**TASK TO CARRY OUT**.
Swap "houses" for "cottages" in the records below, and leave every other word unchanged.

□ □ □

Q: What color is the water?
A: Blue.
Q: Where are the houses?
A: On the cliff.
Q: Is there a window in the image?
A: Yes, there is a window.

□ □ □

**REPLY**.
Q: What color is the water?
A: Blue.
Q: Where are the cottages?
A: On the cliff.
Q: Is there a window in the image?
A: Yes, there is a window.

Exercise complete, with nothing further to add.